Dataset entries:
- - - - -

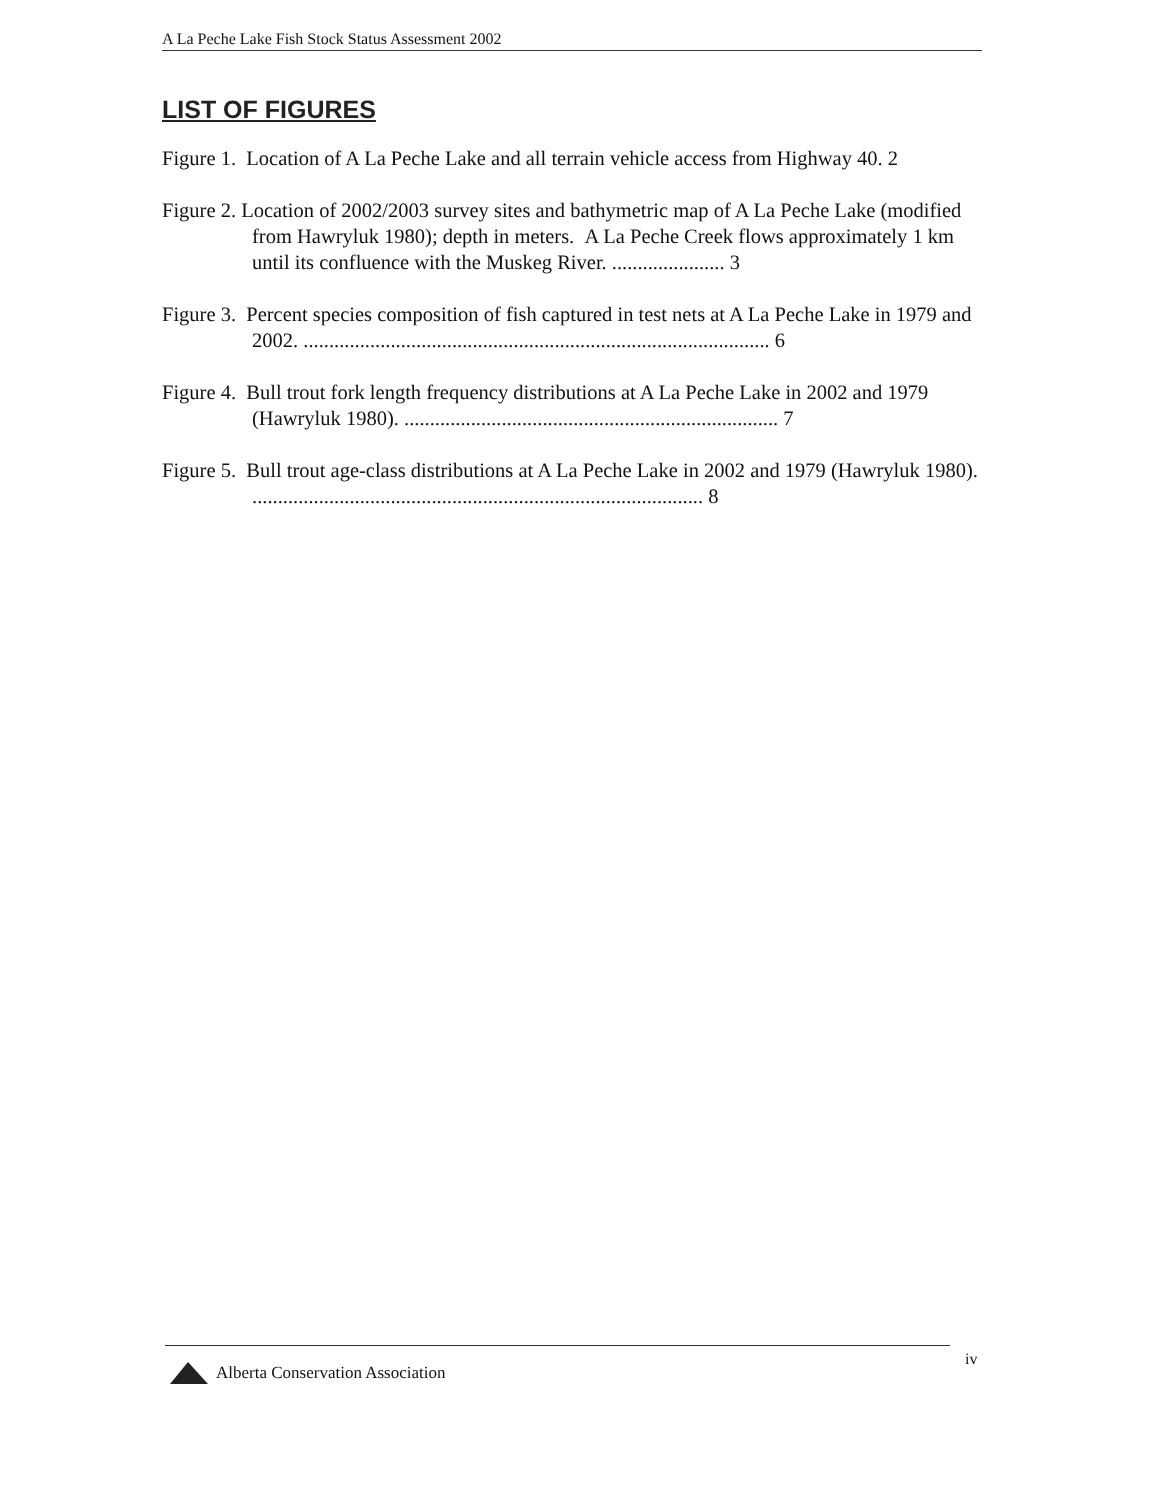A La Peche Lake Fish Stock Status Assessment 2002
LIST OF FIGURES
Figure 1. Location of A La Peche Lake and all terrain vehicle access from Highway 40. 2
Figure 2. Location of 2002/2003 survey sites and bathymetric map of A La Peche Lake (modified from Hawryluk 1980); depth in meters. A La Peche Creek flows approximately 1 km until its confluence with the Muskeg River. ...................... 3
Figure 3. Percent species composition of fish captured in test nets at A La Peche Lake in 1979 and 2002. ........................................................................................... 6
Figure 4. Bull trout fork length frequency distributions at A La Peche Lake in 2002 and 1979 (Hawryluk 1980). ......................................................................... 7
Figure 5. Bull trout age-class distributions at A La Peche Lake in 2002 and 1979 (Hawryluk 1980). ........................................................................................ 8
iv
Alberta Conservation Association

- - - - -

* [What you should do] Only the number is wanted. Count the lines above that include the word "from".

* [Solved problem] 2